– Летят! – радостно крикнул кто-то.
– Одного, кажется, не хватает, – неуверенно сказал самый зоркий.
Сделав круг над аэродромом, машины стали заходить на посадку. Одной действительно недоставало. На подбитый зенитной батареей отставший бомбардировщик налетели «Мессершмитты». Пушки истребителей вывели из строя последний мотор, и потерявшая силу машина рухнула на воду недалеко от вражеских берегов.
– Но товарищи обязательно вернутся! – сказал командир, водивший самолеты на бомбардировку Констанцы. – Мы покружили над ними и видели, что они выбросили лодку и сами успели покинуть кабины.

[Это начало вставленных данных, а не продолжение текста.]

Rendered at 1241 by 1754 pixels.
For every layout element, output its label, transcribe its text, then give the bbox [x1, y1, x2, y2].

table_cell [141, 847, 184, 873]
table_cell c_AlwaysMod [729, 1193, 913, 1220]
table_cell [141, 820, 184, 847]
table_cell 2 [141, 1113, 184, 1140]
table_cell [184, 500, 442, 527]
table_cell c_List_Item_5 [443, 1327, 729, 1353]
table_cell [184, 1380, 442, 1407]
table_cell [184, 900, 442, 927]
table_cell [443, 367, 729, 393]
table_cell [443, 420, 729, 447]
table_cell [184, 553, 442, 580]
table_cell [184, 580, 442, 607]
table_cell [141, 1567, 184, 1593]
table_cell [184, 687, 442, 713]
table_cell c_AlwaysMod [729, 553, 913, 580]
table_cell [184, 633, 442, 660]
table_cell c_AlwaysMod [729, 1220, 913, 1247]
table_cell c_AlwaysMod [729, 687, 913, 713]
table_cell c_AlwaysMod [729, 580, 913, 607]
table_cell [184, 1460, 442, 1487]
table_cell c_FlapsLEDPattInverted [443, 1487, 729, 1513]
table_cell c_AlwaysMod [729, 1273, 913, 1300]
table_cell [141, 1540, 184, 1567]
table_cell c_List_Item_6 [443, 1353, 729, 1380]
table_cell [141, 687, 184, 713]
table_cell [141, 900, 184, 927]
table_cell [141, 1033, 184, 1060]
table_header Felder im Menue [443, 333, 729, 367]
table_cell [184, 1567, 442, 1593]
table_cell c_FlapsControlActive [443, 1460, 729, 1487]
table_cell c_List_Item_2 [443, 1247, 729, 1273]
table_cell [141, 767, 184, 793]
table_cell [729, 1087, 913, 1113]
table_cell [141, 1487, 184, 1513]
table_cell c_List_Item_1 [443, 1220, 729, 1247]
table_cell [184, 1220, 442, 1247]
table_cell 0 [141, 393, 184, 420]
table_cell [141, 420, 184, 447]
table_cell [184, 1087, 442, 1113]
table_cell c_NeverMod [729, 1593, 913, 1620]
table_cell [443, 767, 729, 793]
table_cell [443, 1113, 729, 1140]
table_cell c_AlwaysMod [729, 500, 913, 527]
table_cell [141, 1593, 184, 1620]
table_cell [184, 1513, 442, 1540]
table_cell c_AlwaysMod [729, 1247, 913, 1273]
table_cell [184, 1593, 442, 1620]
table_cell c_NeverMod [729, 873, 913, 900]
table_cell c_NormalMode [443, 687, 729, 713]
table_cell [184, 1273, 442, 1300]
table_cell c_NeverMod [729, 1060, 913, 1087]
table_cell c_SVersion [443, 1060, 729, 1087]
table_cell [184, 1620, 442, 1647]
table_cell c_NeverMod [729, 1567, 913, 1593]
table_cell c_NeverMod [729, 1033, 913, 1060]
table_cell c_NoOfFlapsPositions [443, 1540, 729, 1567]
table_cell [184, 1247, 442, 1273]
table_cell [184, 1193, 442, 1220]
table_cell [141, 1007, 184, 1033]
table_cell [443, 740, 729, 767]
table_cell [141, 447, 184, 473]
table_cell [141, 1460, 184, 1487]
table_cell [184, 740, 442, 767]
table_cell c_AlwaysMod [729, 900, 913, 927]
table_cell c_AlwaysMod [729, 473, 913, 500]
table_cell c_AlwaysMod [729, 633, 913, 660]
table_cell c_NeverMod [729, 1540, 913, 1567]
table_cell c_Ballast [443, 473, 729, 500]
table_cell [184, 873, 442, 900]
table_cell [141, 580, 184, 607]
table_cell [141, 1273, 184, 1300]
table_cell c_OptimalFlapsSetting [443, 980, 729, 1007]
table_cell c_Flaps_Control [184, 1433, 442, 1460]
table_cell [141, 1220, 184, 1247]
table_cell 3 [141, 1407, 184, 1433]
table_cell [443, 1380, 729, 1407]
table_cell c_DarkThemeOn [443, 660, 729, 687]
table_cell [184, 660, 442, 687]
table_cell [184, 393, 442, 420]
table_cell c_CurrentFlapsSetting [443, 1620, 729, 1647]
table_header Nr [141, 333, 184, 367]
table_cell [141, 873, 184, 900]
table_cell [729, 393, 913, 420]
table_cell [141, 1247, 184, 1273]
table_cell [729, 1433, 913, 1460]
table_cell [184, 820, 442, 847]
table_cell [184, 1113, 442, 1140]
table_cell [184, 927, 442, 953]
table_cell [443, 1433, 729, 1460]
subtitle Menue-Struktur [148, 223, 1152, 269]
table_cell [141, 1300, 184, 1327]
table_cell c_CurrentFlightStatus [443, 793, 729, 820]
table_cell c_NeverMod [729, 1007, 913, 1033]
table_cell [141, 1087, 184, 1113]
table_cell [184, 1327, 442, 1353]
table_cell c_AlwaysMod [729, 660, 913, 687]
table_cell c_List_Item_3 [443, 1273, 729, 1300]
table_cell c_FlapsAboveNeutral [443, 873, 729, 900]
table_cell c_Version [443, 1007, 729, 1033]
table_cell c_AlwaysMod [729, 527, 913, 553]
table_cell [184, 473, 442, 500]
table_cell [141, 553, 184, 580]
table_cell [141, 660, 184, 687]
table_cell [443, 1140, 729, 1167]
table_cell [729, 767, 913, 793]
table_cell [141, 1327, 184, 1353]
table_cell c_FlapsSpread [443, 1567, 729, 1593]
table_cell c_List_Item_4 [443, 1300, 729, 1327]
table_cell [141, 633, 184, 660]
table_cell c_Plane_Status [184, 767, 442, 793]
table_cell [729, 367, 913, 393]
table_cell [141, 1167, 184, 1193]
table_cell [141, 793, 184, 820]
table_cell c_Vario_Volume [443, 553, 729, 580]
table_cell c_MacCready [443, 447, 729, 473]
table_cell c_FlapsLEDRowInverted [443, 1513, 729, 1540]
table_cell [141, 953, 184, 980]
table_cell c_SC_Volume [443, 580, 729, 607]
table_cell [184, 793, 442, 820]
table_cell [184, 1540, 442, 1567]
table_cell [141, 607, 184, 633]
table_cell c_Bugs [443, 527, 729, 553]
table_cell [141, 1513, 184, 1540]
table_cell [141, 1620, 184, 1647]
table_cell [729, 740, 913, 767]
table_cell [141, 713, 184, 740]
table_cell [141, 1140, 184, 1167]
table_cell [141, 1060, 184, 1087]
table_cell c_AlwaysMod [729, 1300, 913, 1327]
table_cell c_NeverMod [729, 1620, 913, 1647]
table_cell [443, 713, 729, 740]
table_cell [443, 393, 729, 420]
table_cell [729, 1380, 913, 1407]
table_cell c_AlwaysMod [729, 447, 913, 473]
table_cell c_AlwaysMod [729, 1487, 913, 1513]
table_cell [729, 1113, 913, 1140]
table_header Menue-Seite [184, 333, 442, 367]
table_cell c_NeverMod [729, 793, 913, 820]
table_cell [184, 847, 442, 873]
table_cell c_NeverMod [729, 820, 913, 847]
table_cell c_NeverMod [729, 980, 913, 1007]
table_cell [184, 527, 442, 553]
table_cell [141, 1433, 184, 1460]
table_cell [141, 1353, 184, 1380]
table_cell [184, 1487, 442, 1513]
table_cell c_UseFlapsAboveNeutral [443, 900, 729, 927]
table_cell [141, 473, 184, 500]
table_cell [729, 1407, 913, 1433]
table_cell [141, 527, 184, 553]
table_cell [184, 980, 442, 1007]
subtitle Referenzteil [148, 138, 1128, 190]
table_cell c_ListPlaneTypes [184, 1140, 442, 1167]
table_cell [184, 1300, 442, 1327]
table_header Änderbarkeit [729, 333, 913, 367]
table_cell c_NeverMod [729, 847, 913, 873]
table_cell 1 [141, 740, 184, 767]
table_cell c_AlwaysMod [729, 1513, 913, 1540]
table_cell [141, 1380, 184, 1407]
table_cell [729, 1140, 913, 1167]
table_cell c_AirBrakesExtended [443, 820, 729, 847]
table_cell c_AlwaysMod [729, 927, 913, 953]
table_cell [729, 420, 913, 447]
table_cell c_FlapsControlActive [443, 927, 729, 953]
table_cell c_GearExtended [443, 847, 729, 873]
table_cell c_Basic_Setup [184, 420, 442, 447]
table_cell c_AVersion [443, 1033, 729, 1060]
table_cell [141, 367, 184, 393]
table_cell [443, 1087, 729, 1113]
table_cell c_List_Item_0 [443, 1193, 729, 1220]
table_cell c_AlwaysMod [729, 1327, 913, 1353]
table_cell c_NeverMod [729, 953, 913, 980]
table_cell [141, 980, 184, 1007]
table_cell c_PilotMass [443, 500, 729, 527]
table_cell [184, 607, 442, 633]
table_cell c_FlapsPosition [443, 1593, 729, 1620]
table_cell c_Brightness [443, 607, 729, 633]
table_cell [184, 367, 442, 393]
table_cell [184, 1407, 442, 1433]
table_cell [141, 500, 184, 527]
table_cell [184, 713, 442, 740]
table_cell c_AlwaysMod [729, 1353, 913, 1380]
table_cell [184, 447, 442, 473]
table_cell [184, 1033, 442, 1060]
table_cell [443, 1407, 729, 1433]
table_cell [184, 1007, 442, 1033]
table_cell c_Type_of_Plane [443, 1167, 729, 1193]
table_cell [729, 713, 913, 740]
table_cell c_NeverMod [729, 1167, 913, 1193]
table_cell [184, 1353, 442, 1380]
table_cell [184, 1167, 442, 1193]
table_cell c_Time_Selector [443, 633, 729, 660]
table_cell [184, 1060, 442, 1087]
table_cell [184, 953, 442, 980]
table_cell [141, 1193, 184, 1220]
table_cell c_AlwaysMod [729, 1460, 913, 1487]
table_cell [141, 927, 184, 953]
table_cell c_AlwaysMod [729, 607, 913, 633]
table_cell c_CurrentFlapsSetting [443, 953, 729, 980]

На поиски летчиков, очутившихся в резиновой лодчонке в открытом море, да еще недалеко от территории противника, полетели разведчики. Первые поиски не дали результатов. На второй и на третий день они продолжались с еще большим упорством. Ветер дул к вражеским берегам, и это вселяло тревогу.
Только к концу пятых суток потерявшийся было экипаж вернулся на родной аэродром. Его появление было для всех настоящим праздником.
– Мы видели, как, несмотря на огонь фашистских истребителей, – рассказал командир вернувшегося экипажа лейтенант Ножкин, – наши товарищи покружили над нами. Но мы находились в таком положении, что и рукой на прощанье некогда было махнуть.
Еще перед тем, как посадить самолет на воду, я распорядился подготовить резиновую шлюпку. «Что-то Константинов не откликается, не ранен ли он?» – сказал мне штурман лейтенант Мальцев.
Как только самолет плоскостями коснулся воды, я выбрался на крыло и бросился к кабине стрелка-радиста. Лицо у Константинова было в крови, но он держал шлюпку в руках.
«Вылезайте скорее», – говорю ему. А он отвечает: «Не могу, товарищ командир, ноги прострелены».
Быстро я взял у Константинова шлюпку и стал помогать ему выбираться.
Несмотря на тяжелое ранение, младший сержант ни разу не пожаловался на боль и не забыл даже перед тем как покинуть самолет, захватить боченок с питьевой водой.
Самолет уходил под воду носом, его тянули ко дну моторы. Штурманская кабина уже скрылась, но лейтенанту Мальцеву удалось выйти через кабину стрелка-радиста. Цепляясь за борт руками, Мальцев выполз, и тут я заметил, что он тоже ранен в ногу.
Мы не могли развязать намокший брезентовый мешок, в котором хранилась резиновая шлюпка, и Мальцев разрезал мешок ножом, после чего мы стали ртом по очереди надувать шлюпку. Едва она приобрела пловучесть, как пришлось погрузить на нее Мальцева. Воздушный пояс его оказался пробитым, и обессилевший штурман не мог уже держаться на воде. Но вот наша лодка окончательно надута. Я помогаю сесть в нее Константинову, а потом сажусь и сам.
Море бушевало. Лодку бросало, как щепку, с волны на волну. Прежде всего надо было перевязать раны, и мы это сделали. Потом, определившись, налегли на весла – не обычные, похожие на детские лопатки.
К вечеру всех нас стала мучить жажда, а воды не было, так как, занятые надуванием лодки, мы не уберегли боченка с водою и его унесло волнами. Ночью жара сменилась холодом. Насквозь промокшие, мы стали мерзнуть. Теплый комбинезон сохранился только у штурмана. Не долго думая, он распорол его. Мех достался одному, теплая подкладка – другому, верх – третьему.
Неожиданно наделали нам хлопот дельфины. Целая стая этих морских животных затеяла вокруг шлюпки возню, и мы всерьез опасались, как бы наш резиновый «корабль» не оказался случайно ими распоротым. Несколькими выстрелами из пистолетов нам удалось, наконец, отогнать дельфинов.
На пятые сутки мы увидели румынский гидросамолет. Неожиданно из облаков на него ринулись два краснозвездных самолета. Началась настоящая воздушная охота. Она продолжалась до тех пор, пока зажженный самолет врага не упал в воду. Низко летевший советский гидросамолет заметил нас. Летчик сел на воду и подрулил к шлюпке.
Радости нашей не было границ. Старший лейтенант Шулин с товарищами Колобаевым и Шпилем братски приняли нас к себе на борт и доставили на родной берег. Оказалось, что мы были не так далеко от него.